With every speech, Jones knows he must inspire not only the MISTERs but also the MISTER leadership present. He has a gift for providing context for an auditorium full of people or a single person sitting across from him. In both cases, he puts the same amount of effort into getting his point across.
But during Jones’ first visit to the Cecil J. Williams South Carolina Civil Rights Museum, when he addressed a room full of MISTERs from Claflin University, something was different. The same off-the-cuff, conversational approach to the audience was there, but every statement was marked with a need — a desperation — for those in attendance to understand the importance of the subject at hand.
“I remember turning to the person next to me that day and saying ‘Look in his eyes. Something else is driving,’” Joseph says. “There’s no question in my mind that once Dr. Jones got started on this work, he found a different gear.”
Jones admits that the 2018 leadership seminar profoundly impacted him, but it was the loss of one of its speakers, Joseph C. Elliott Sr., mere months after he presented to MISTERs that truly helped him find that “gear.”
Elliott was a historian, teacher, writer and grandson to Roderick W. Elliott, who served as chairman of the Summerton school board named in the Briggs v. Elliott lawsuit. Elliott recognized that his grandfather was on the wrong side of history. In 2017, he petitioned for a statue honoring not his grandfather, but Joseph De Laine. No one forced him to push for that, just as no one forced him to appear on stage to talk about it; he laid it all bare in order to educate and help others learn from his experience, his perspective and his grandfather’s mistakes.
Just months later, that life and all that perspective were gone. After Elliott’s passing, Jones began to feel real pressure to move faster.
“When people go, history goes with them, and I know I’m not immune to that clock; it’s ticking above my head, too,” Jones says. “If I’m a gambler, I’m not going to leave the table until I’m totally spent; I’ll stay as long as I’m able, and that all by itself keeps me going.”
When Jones travels to certain parts of the state, he sees people still struggling with a lack of resources and often a lack of teachers in classrooms. The problems facing these communities are complex and multifaceted. A big part of the solution is education, and an integral piece of education is understanding a place, a people and all the history that is tied to them.
When Jones visits Summerton, he sees people who don’t realize they’ve been living their lives at ground zero. They don’t know they live at the site where something big started. When he says “De Laine” or “Briggs” in casual conversation with a fellow educator or even someone who calls South Carolina home, he wants them to be recognized, at least a little. For MISTERs, he wants those names to be known.

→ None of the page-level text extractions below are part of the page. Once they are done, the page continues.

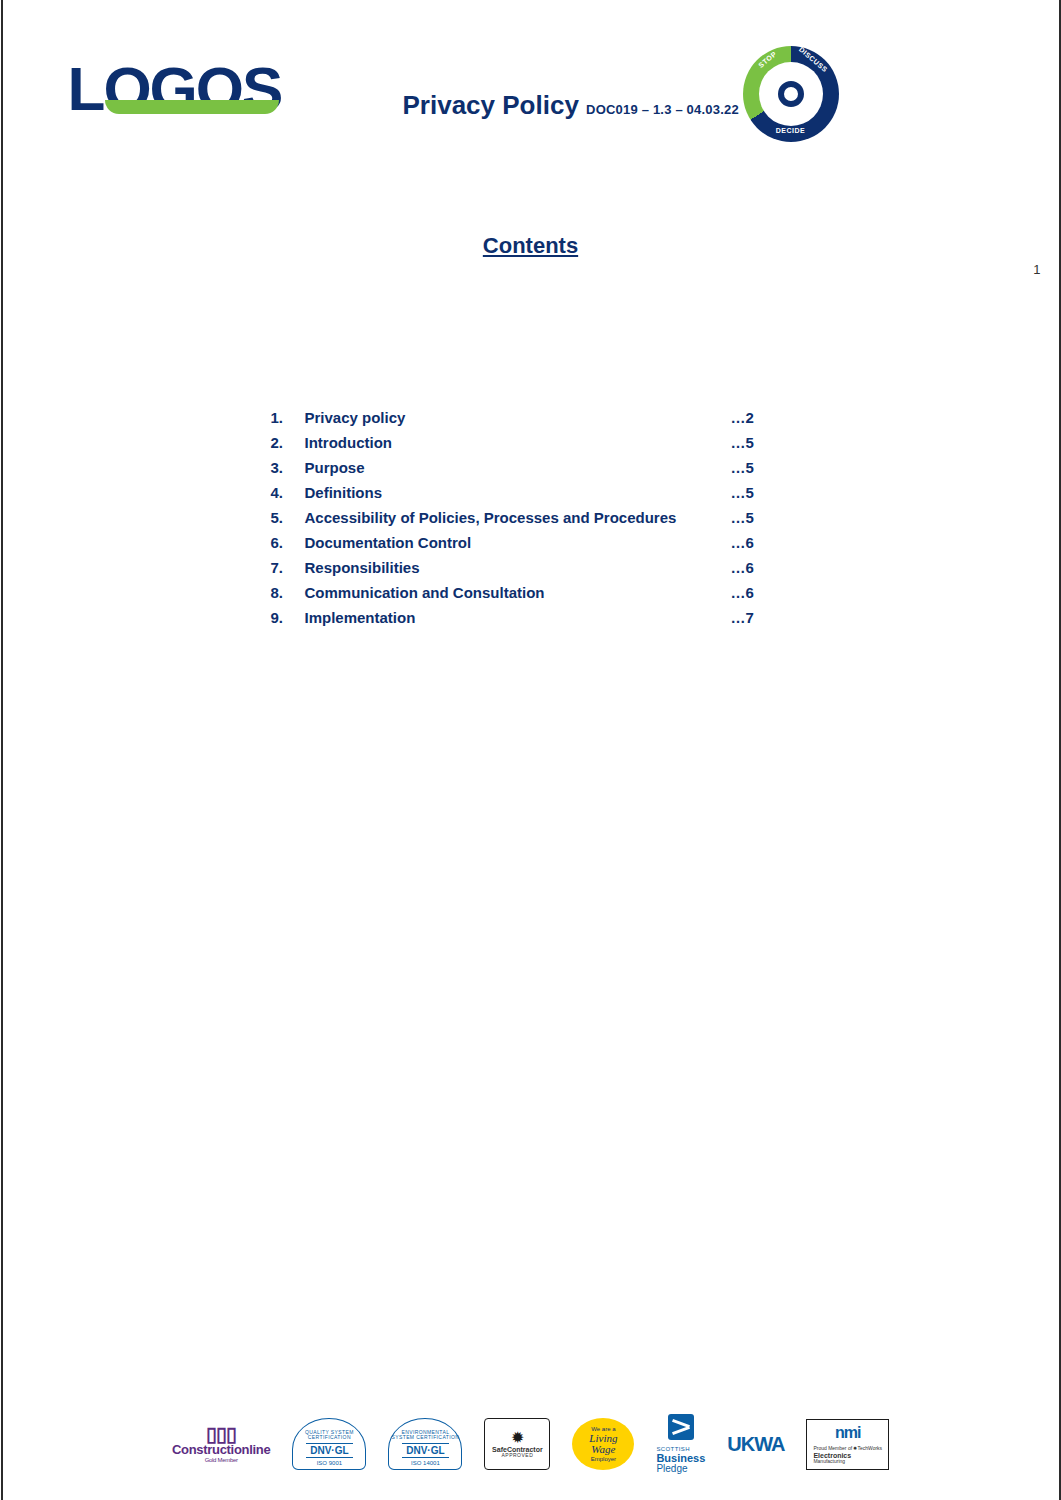LOGOS
Privacy Policy DOC019 – 1.3 – 04.03.22
STOP
DISCUSS
DECIDE
1
Contents
1. Privacy policy…2
2. Introduction…5
3. Purpose…5
4. Definitions…5
5. Accessibility of Policies, Processes and Procedures…5
6. Documentation Control…6
7. Responsibilities…6
8. Communication and Consultation…6
9. Implementation…7
▯▯▯
Constructionline
Gold Member
QUALITY SYSTEM CERTIFICATION
DNV·GL
ISO 9001
ENVIRONMENTAL SYSTEM CERTIFICATION
DNV·GL
ISO 14001
✹
SafeContractor
APPROVED
We are a
Living
Wage
Employer
SCOTTISH
Business
Pledge
UKWA
nmi
Proud Member of ✹TechWorks
Electronics
Manufacturing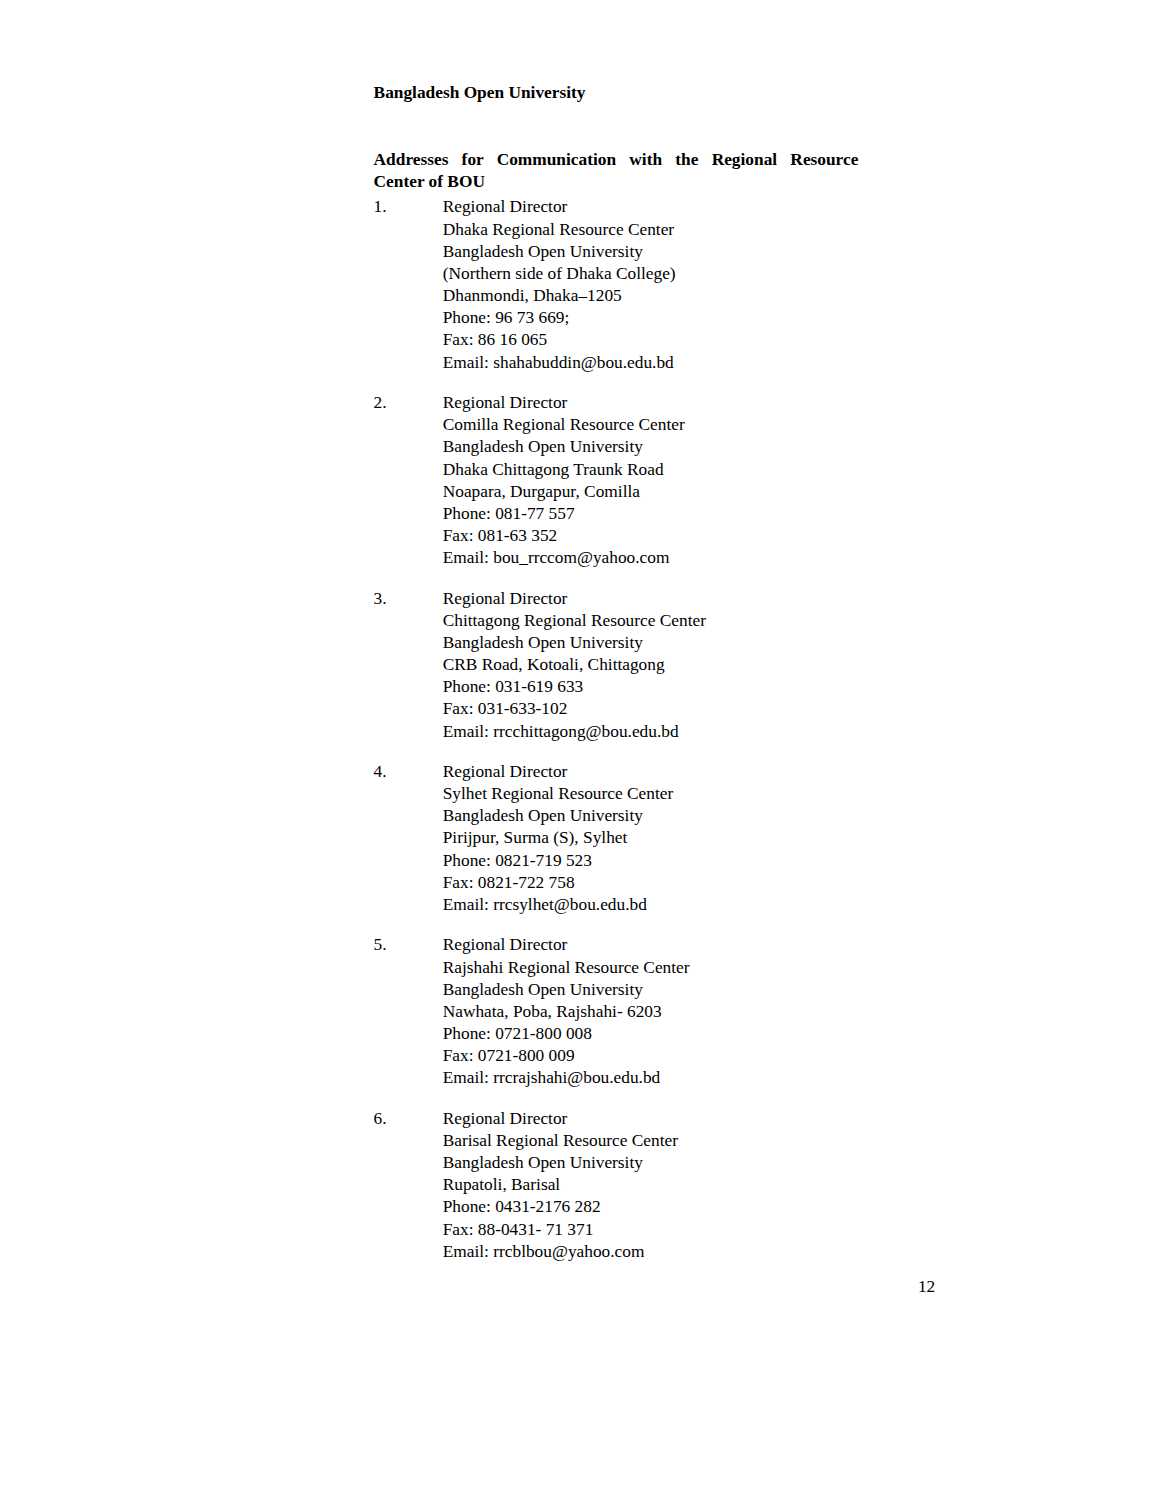Bangladesh Open University
Addresses for Communication with the Regional Resource Center of BOU
Regional Director
Dhaka Regional Resource Center
Bangladesh Open University
(Northern side of Dhaka College)
Dhanmondi, Dhaka–1205
Phone: 96 73 669;
Fax: 86 16 065
Email: shahabuddin@bou.edu.bd
Regional Director
Comilla Regional Resource Center
Bangladesh Open University
Dhaka Chittagong Traunk Road
Noapara, Durgapur, Comilla
Phone: 081-77 557
Fax: 081-63 352
Email: bou_rrccom@yahoo.com
Regional Director
Chittagong Regional Resource Center
Bangladesh Open University
CRB Road, Kotoali, Chittagong
Phone: 031-619 633
Fax: 031-633-102
Email: rrcchittagong@bou.edu.bd
Regional Director
Sylhet Regional Resource Center
Bangladesh Open University
Pirijpur, Surma (S), Sylhet
Phone: 0821-719 523
Fax: 0821-722 758
Email: rrcsylhet@bou.edu.bd
Regional Director
Rajshahi Regional Resource Center
Bangladesh Open University
Nawhata, Poba, Rajshahi- 6203
Phone: 0721-800 008
Fax: 0721-800 009
Email: rrcrajshahi@bou.edu.bd
Regional Director
Barisal Regional Resource Center
Bangladesh Open University
Rupatoli, Barisal
Phone: 0431-2176 282
Fax: 88-0431- 71 371
Email: rrcblbou@yahoo.com
12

Jones remains on the journey to institutionalize this knowledge at Clemson so it can be a place where anyone, anywhere can access and learn from it.
“Take time to find out what you don’t know. And what you do know, take time to share,” Jones told the MISTERs on that first visit to the Cecil J. Williams South Carolina Civil Rights Museum. “That’s how you sustain yourself and bring the next generation forward.”